Maintaining connections with international partners

Government programs can be critically important in helping female entrepreneurs access global markets. For example, Naledo received funding from CanExport, the trade commission service of the Canadian government.

Vegan perfume company The 7 Virtues is another social enterprise that benefitted from the support of government programs – specifically Nova Scotia Business Inc., the province’s export development agency, and the Atlantic Canada Opportunities Agency.

When CEO Barb Stegemann launched The 7 Virtues in 2010, she sourced essential oils in Afghanistan, supporting farmers growing orange and rose essential oil crops instead of illegal poppy crops. Ms. Stegemann now sources ingredients from 750 farmers in Afghanistan, Rwanda, India, Madagascar, Nepal and Haiti.

Ms. Stegemann says it’s been a goal in all her business relationships to provide families in developing nations with livable incomes and encourages other women entrepreneurs to join her in the global marketplace.

“If you pay on time, no one cares about your gender, religion or where you live,” she says.
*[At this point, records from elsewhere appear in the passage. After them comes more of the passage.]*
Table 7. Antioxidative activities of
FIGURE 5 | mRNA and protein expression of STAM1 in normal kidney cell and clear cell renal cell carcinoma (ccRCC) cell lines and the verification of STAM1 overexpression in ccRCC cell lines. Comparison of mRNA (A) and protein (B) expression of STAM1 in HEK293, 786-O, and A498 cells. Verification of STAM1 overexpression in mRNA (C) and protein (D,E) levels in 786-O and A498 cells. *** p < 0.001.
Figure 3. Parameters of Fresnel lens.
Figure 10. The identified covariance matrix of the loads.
Social responsibility is a big part of The 7 Virtues – the products have been included in Sephora’s Clean + Planet Positive program – products committed to climate, sustainability and responsible packaging that donate one per cent of profits to an environmental charity. Working with Nepal-based nonprofit organization Days for Girls, The 7 Virtues is also working to eliminate period poverty, providing financial support for washable pad kits and education for girls and boys.
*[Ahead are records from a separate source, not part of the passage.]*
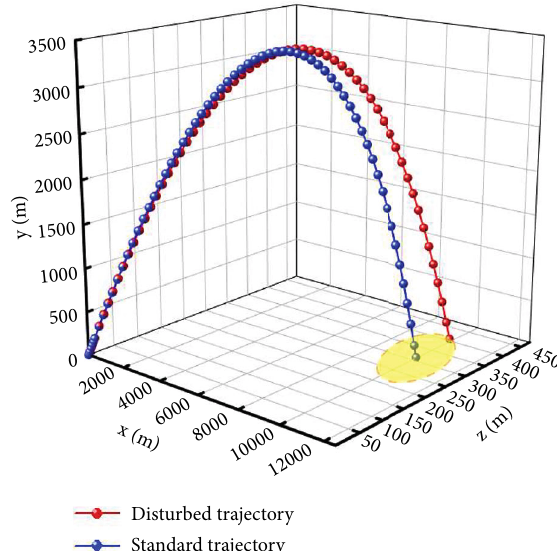
Figure 7: Trajectory comparison of the projectile with or without disturbance.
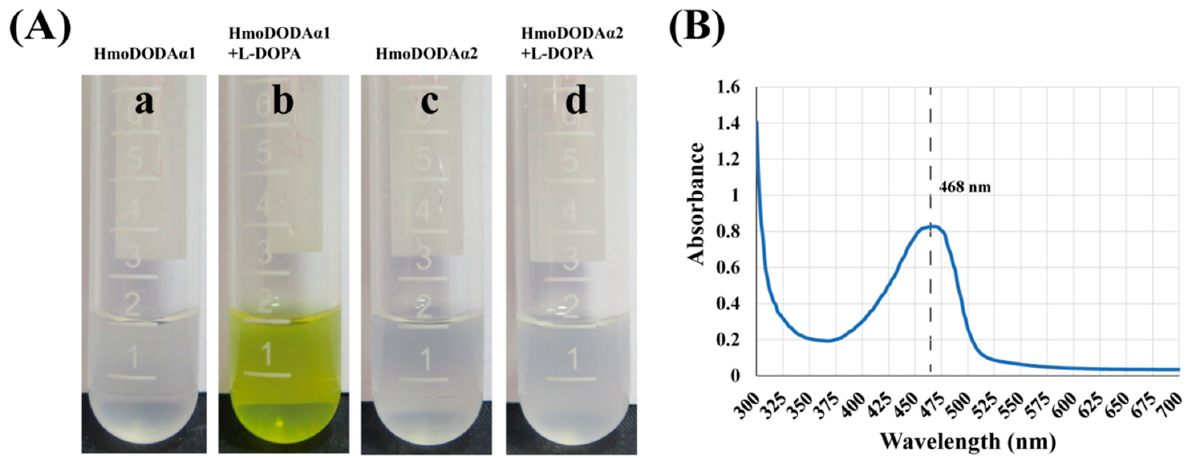
Figure 7. Expression of HmoDODA α 1 and HmoDODA α 2 in yeast. ( A ) Visual appearance of yeast strains after expression of HmoDODA α 1 and HmoDODA α 2 . The yeast strains only harboring HmoDODA α 1 or HmoDODA α 2 . ( a ) Yeast expressing HmoDODA α 1 without L-DOPA. ( b ) Yeast expressing HpDODA α 1 with L-DOPA. ( c ) Yeast expressing HmoDODA α 2 without L-DOPA. ( d ) Yeast expressing HmoDODA α 2 with L-DOPA. ( B ) Maximum absorption of the pigment.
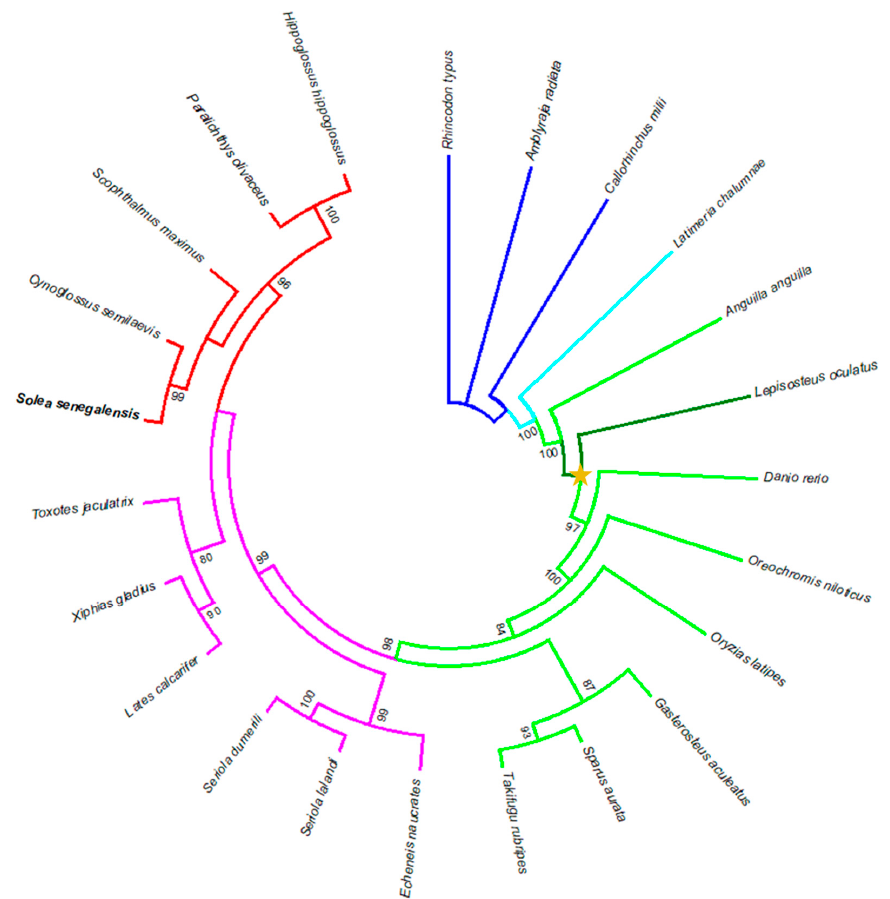
Figure 6. Phylogenetic tree constructed from the hoxba cluster ( hoxb1a , hoxb3a , hoxb6a , hoxb9a , and hoxb13a ) of twenty-two species. Blue lines: Chondrichthyes lineage; cyan lines: Sarcoptherygii lineage; dark green lines: non-Teleostei Actinopterygii lineage; pale green + pink + red lines: Teleostei lineage; pink + red lines: Carangaria lineage; and red lines: Pleuronectiformes lineage. Yellow star denotes the teleost-specific genome duplication (TSGD) event.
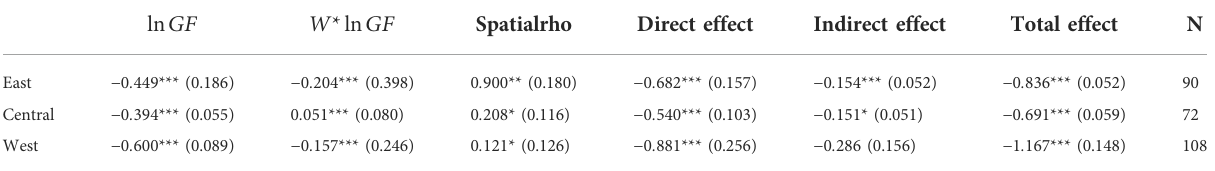
TABLE 7 Subregional empirical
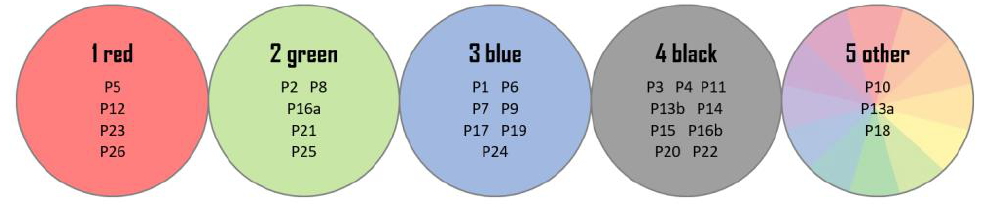
Figure 6. The color groups of fabrics and symbols of the samples belonging to them.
The founders of both Naledo and The 7 Virtues have focused on developing personal relationships with their international partners. Both Ms. Stegemann and the Switlos make regular trips to see and spend time with their growers, with the Switlos spending up to six months at a time in Belize.
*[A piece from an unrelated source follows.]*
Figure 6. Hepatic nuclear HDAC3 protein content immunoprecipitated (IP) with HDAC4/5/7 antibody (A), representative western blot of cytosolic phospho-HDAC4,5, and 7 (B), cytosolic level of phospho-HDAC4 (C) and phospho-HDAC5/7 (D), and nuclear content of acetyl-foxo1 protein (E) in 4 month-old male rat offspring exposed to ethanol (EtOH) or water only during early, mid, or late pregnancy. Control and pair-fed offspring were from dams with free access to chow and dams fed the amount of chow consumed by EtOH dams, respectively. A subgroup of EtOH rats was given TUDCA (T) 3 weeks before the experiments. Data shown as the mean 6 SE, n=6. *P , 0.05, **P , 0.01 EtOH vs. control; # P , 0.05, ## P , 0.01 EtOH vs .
Digital tools like Skype, Facebook and email have also kept their connections strong, particularly as they have had to deal with pandemic-related disruptions to the supply chain.

“Shipping right now is a bit of a nightmare globally,” says Ms. Stegemann.

Despite the challenges, with a great deal of research, ample support and an enduring respect for international partners, international business can be rewarding for all involved.

“I want to see more Canadians doing trade with nations [that are] rebuilding,” says Ms. Stegemann. “Women are the ones who will do it.”